11-6-22 BOULDER, CO: This is our second night here. We flew into Denver International Friday afternoon. The airport is spread over thousands of acres with huge empty spaces between the structures. After deplaning we walked, walked on people movers, walked, took a train shuttle, walked more to the buses to the rental car center and picked up a Budget car, and drove to Boulder and found our hotel. The flight was uneventful.
At one point during the flight, I was looking out the window at dry, dusty farmland with a lot of circular fields. I fell asleep for an hour or so, and then looked out the window at the same dry, dusty farmland. There were a few ponds and lakes, all nearly empty.
Jonathan showed up at the hotel a couple hours later, followed by Eoin, who came from his job at a tire place, where he's working when not being a math and engineering student at UC Boulder. Siobhan had to stay home to care for Juno, their rambunctious dog.
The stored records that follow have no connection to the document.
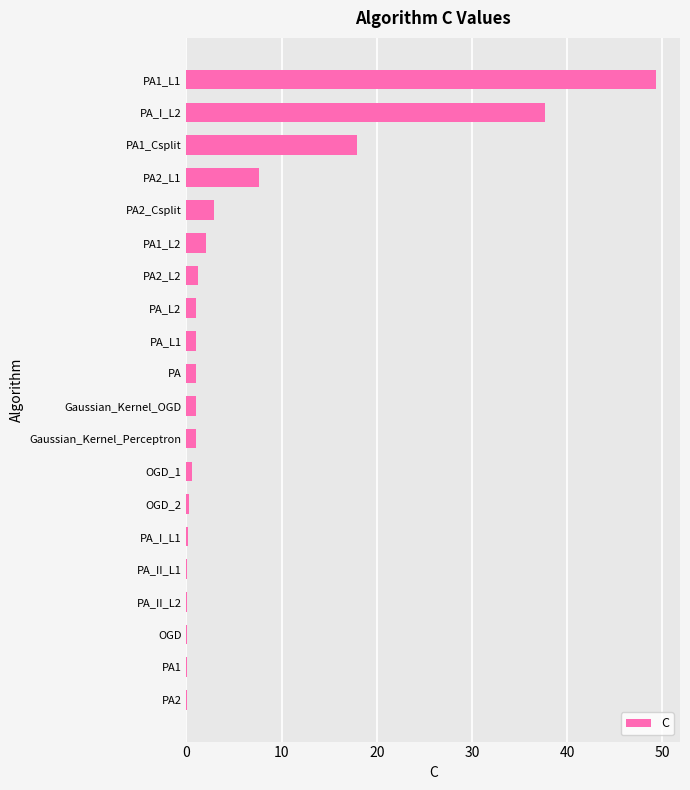

Where is the data nearest to the value 24?

PA1_Csplit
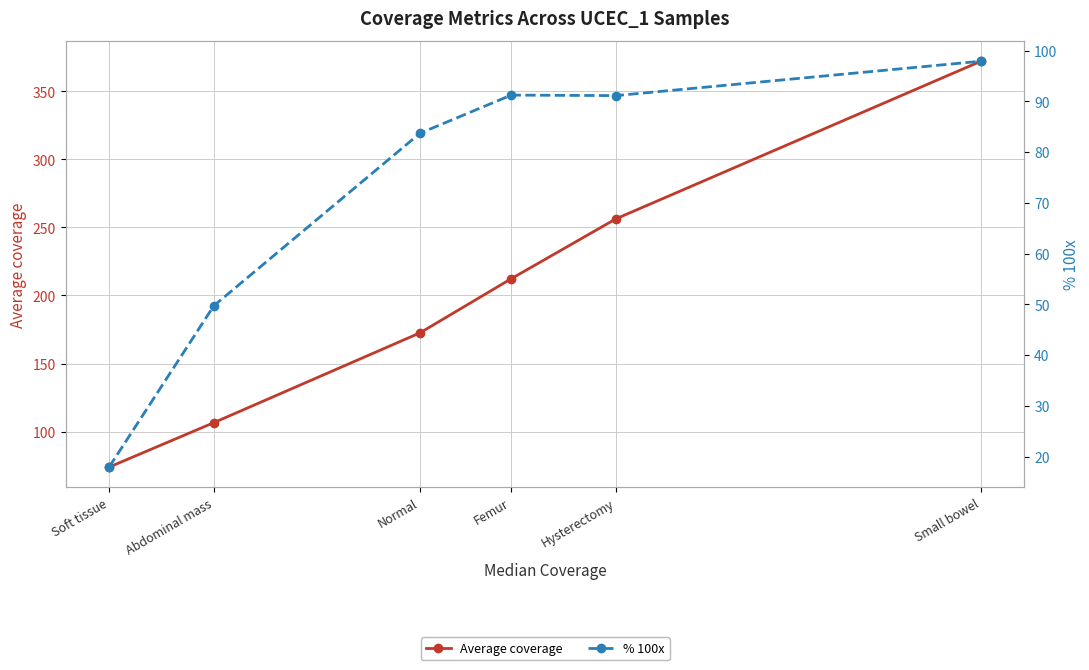

Does the chart display data point markers on the line(s)?

Yes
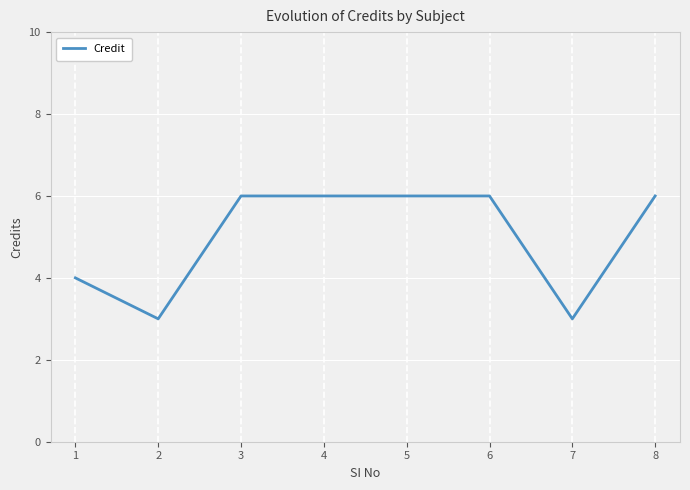

What value does the data have at 4?

6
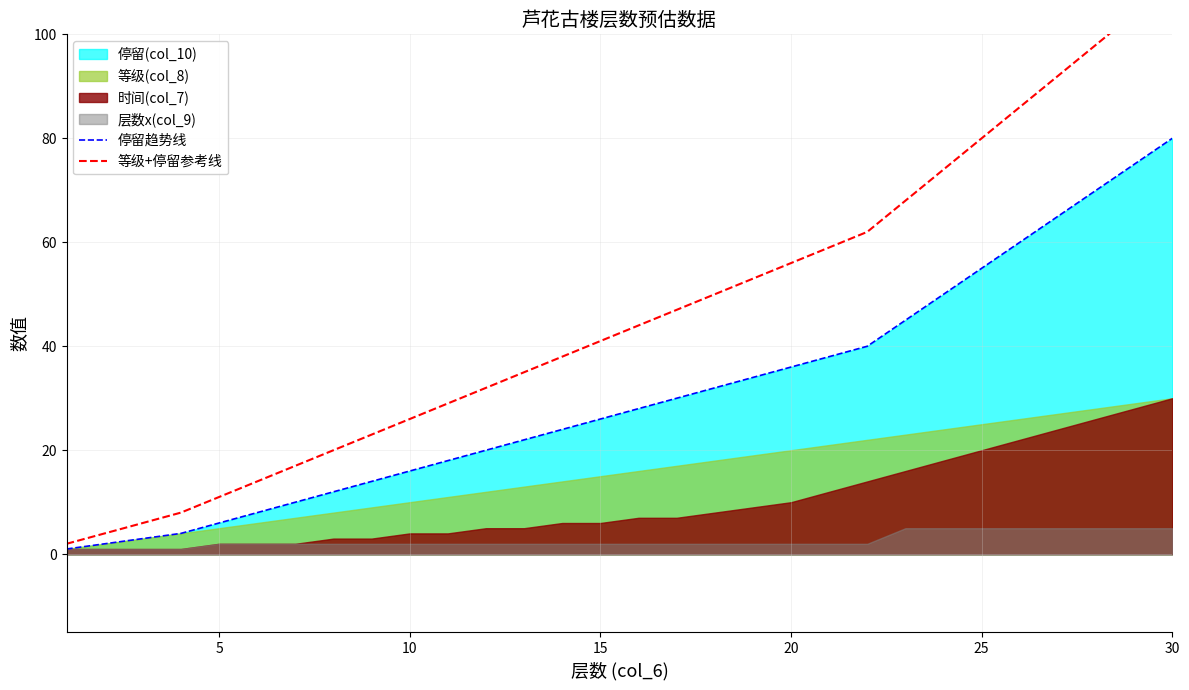

The value of 停留趋势线 at 26 is 22. True or false?

False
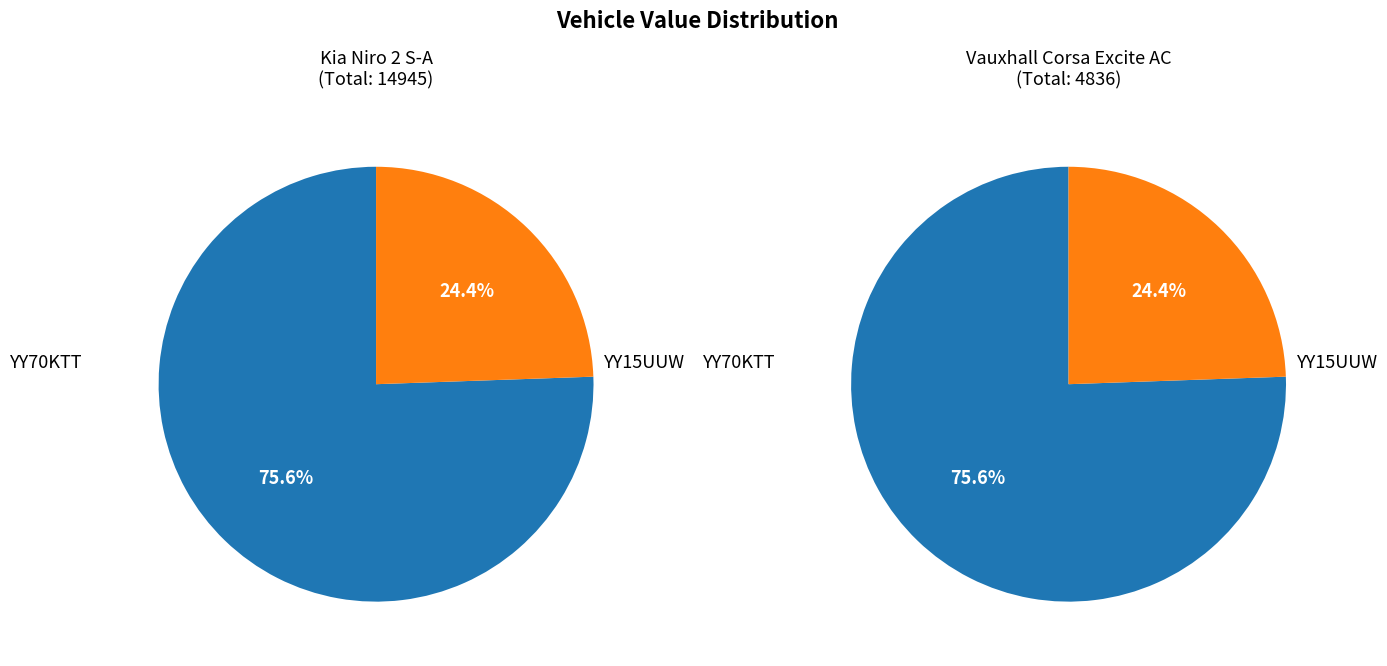

Does YY15UUW represent more than half of the total?

No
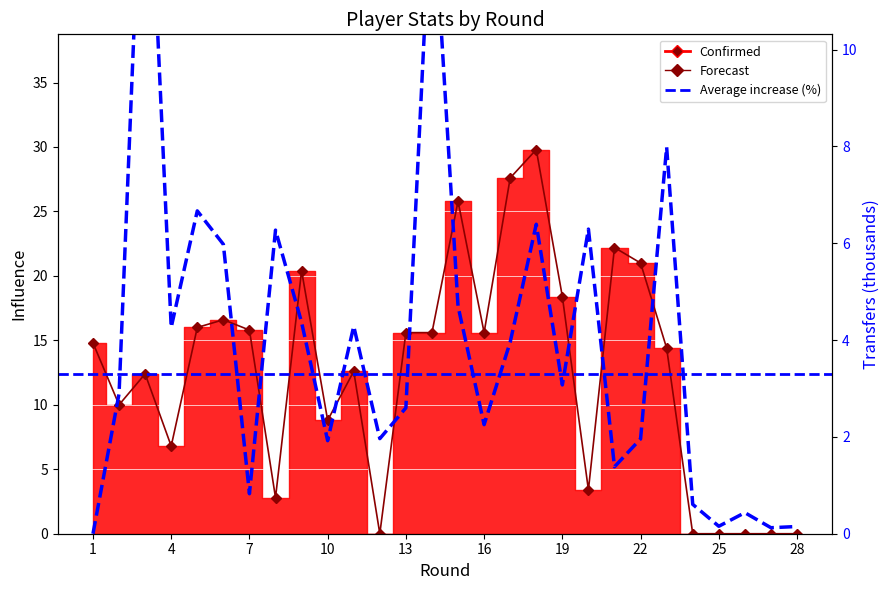

The value of transfers_in at 5 is 6.7. True or false?

True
The Boulderado Hotel dates from 1909 and has an original elevator from Otis. Our room has a knee wall, flowered wallpaper and adequate facilities and heat. There was snow the day before we arrived and patches of it are still present in the shadows. Today was cold and very windy with gusts that blew leaves and dust all around, first in one direction and then in the other. We stopped at Eoin’s house, in the morning, and saw his car and the truck he is building.
We hiked a trail near the Flat Irons, large, upended sandstone formations at the front of the mountains. They have eroded to triangular shapes, hence the name. We hiked on a trail that parallels the rock formation, and saw a magpie and a Steller's jay. Many pix were taken. There were lots of people hiking. To the east there are the plains and to the west the mountains with Boulder at the cusp. Tomorrow we plan to see the University with Eoin as guide.
Looking out the hotel room window--mountains and snow. It was incredibly windy all day. The Flat Irons. Ocean-bottom sandstone uplifted during mountain building further west. The up-tilted and faulted sandstones were eroded from the top down leaving these shapes that tell you to go iron your shirt. A closer look at the sandstone surface with pines and snow, doing the work of erosion. Black-billed magpie. We saw a few of these. Steller's jay. The blue really caught my eye. Looking away from the mountains, Bouilder is nestled at the base of the mountains with the plains to the east. Like Denver, Boulder is over 5,000 feet in elevation. In downtown Boulder on the Pearl St. mall, you can see one of Boulder's boulders in the backgrouind.